AsiaPhos had announced in November of 2017 that Mianzhu Norwest had been requested to provide a letter of undertaking to vacate and rehabilitate the mining site, the filing said, adding that the exploration right had expired on 16 June of this year. AsiaPhos’ China legal advisers had advised submitting an application for renewal of the exploration permit until the company receives a formal expropriation notice from the authority, it said.
“Based on legal advice obtained, the group believes that the act of non-renewal is tantamount to an expropriation and the group is entitled to compensation,” the filing on Wednesday said, adding that it couldn’t provide an estimate of the potential financial effects of the non-renewal until any compensation amount has been determined.
Y Ventures said on Thursday that its subsidiary Luminore 8 has tied up with blockchain advisory Coinsilium Group for an advisory partnership.
The tie-up follows Luminore’s initial coin offering of AORA coins of up to US$50 million launched in July for the AORA platform, which is expected to launch in the first half of 2019, it said.
“Coinsilium will provide their blockchain expertise and advisory services to AORA in relation to the ICO, including the promotion and marketing of the Tokens. Coinsilium will also be advising on the development of the AORA platform,” Y Ventures said in a filing to SGX before the market open on Thursday.
“AORA seeks to become the world’s first blockchain-enabled global buying platform that allows consumers to purchase real-world products from any online store and marketplace using cryptocurrencies,” it said.
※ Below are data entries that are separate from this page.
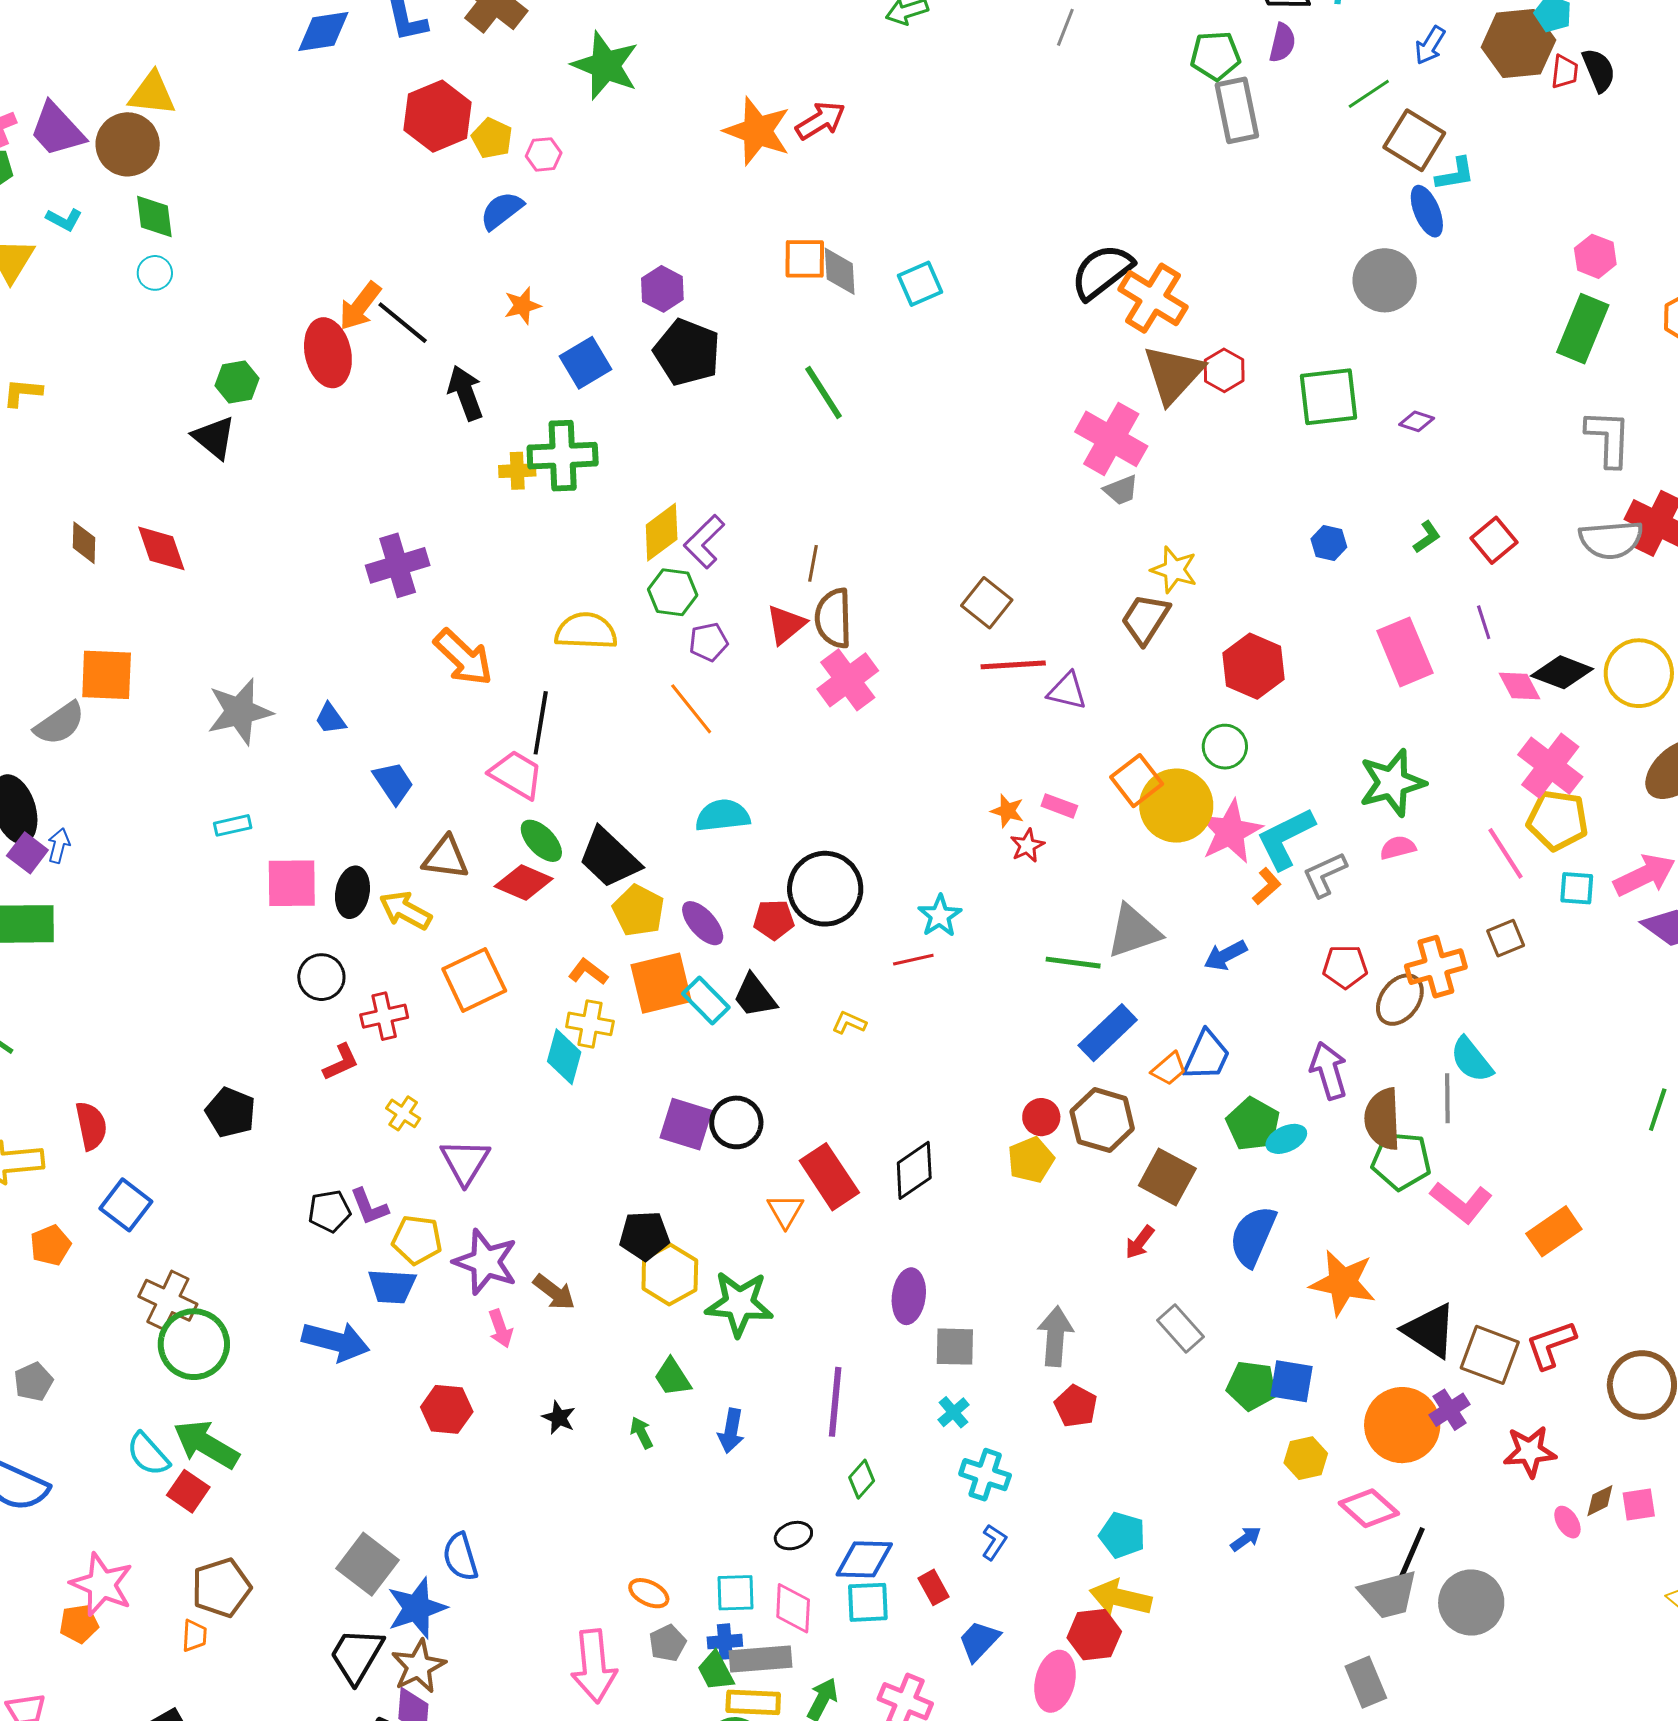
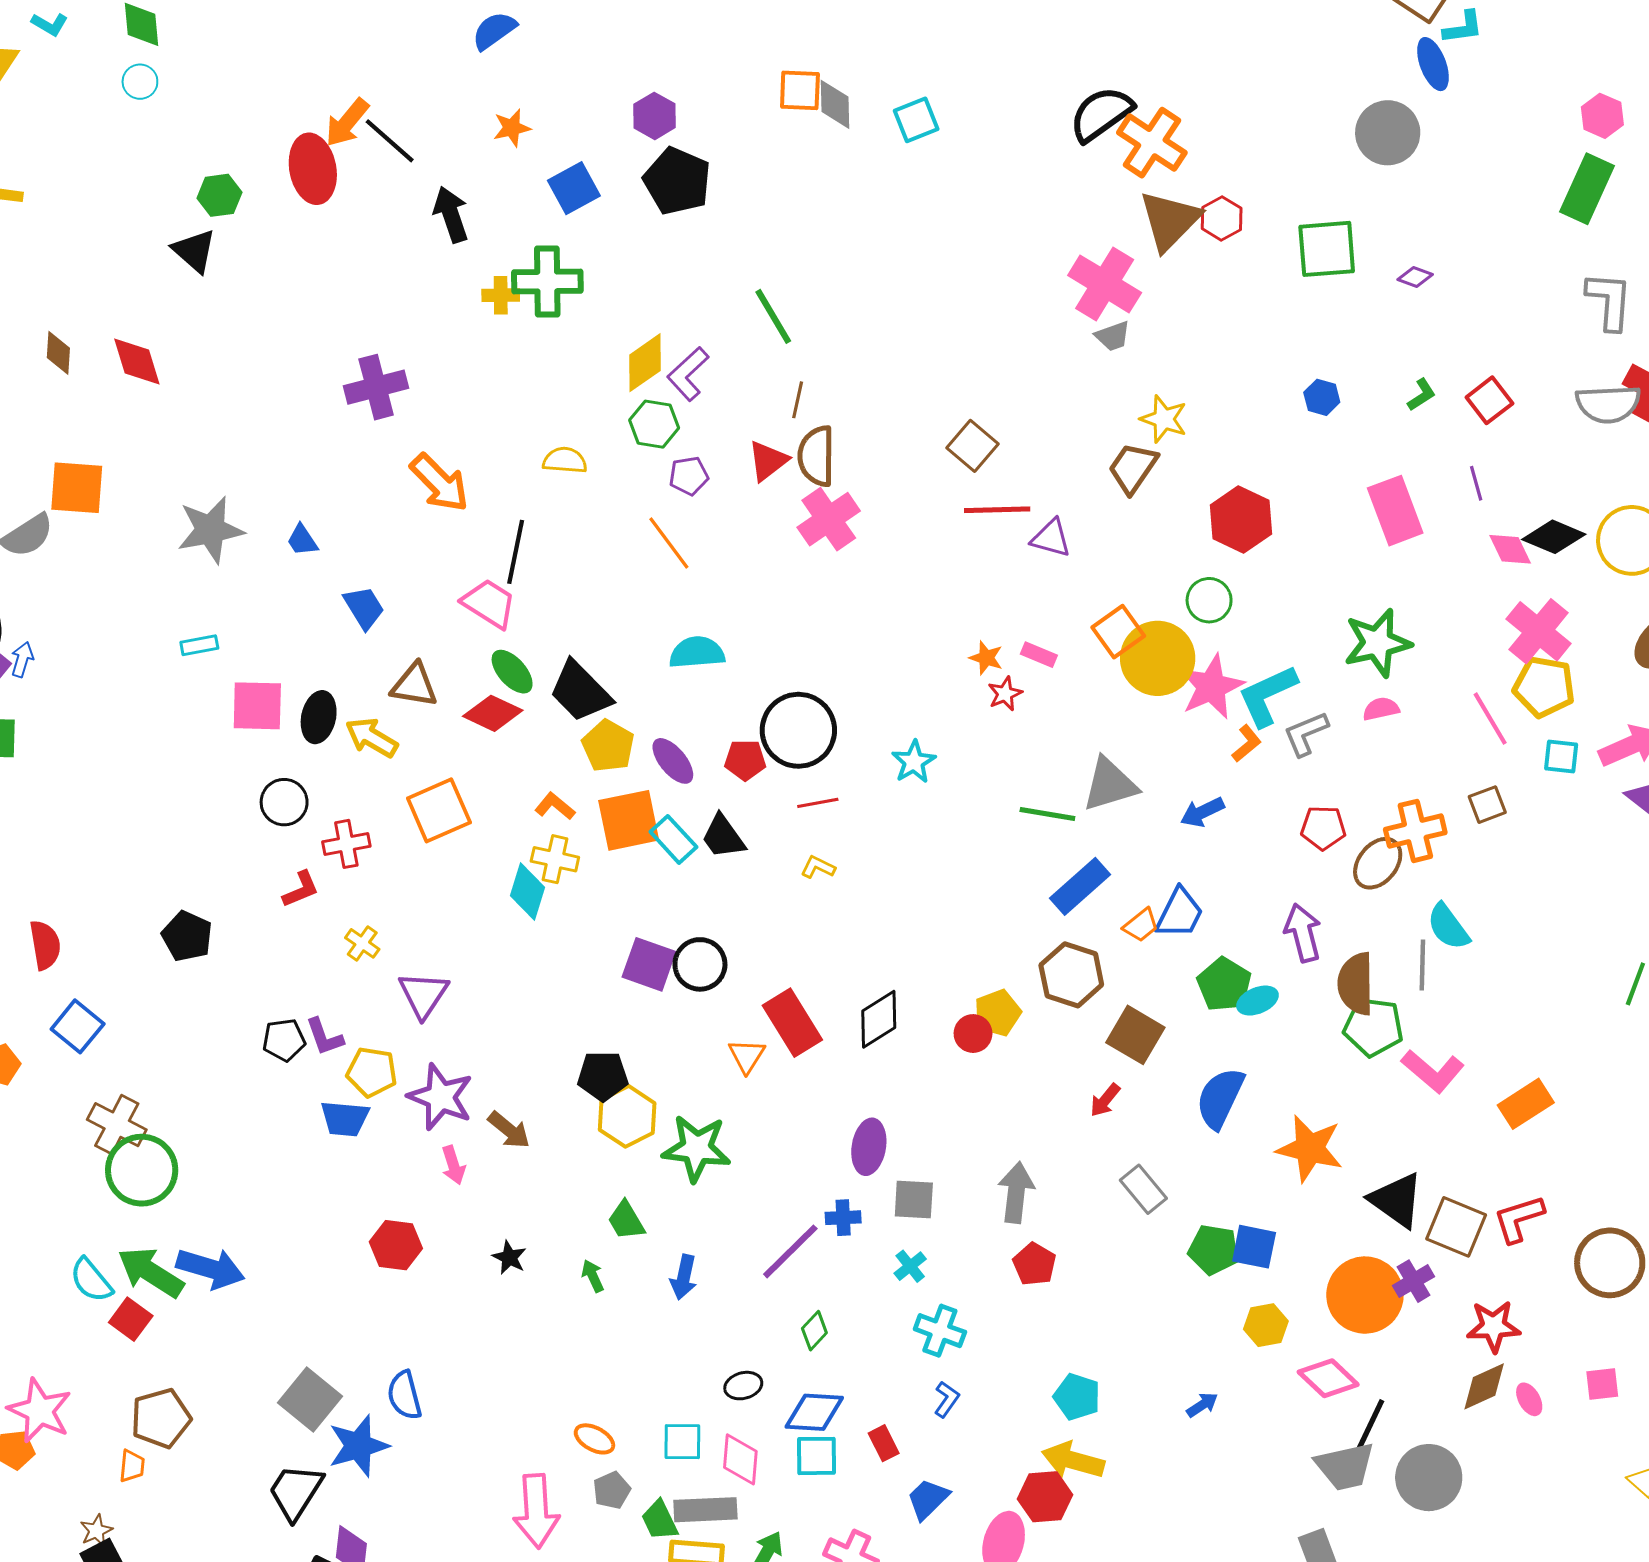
green line: (824, 393) -> (773, 316), moved
yellow semicircle: (586, 631) -> (565, 460), size x0.7
red line: (913, 960) -> (818, 803), moved
red circle: (1041, 1117) -> (973, 1034), moved
blue arrow: (336, 1341) -> (210, 1268), moved
purple line: (835, 1402) -> (790, 1251), turned 38
brown diamond: (1600, 1501) -> (1484, 1386), moved, size x1.5
blue cross: (725, 1642) -> (843, 1218), moved
brown star: (418, 1666) -> (96, 1531), moved, size x0.6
Sushi purveyor Sakae Holdings said late on Wednesday that its net profit for the 18 months ended 30 June was S$4.89 million, compared with a loss of S$12.64 million for the 2016 calendar year and a net profit of S$1.04 million for the 2017 calendar year.
Revenue for the 18-month period was S$99.54 million, compared with S$68.87 million for calendar 2017 and S$86.45 million for calendar 2016, it said in a filing to SGX after the market close on Wednesday. The 2016 results were its most-recent audited financial statements, it said.
Sakae said revenue for 2017 declined due to streamlining operations and a “continuing rationalization exercise on non-performing outlets in Singapore.”
The group profit margin for the 18-months ended 30 June fell to 56.4 percent from 62.3 percent in 2016 as the prices of high-quality raw materials rose even as Sakae maintained competitive pricing on its Singapore menu offerings since May 2018, it said.
The streamlining resulted in 2017 administrative expenses falling 24.6 percent on-year to S$29.64 million, amid a decrease in labor costs, while administrative expenses for the 18-month period were S$39.86 million, it said.
CSE Global said on Wednesday that it bought back 831,700 shares in the market at S$0.45 each for a total consideration including other costs of S$375,226.
Since the April 2018 beginning of the buyback mandate, CSE Global has bought back 6,177,500 shares, or 1.2 percent of the issued shares excluding treasury shares at the mandate’s commencement, it said in a filing to SGX after the market close on Wednesday.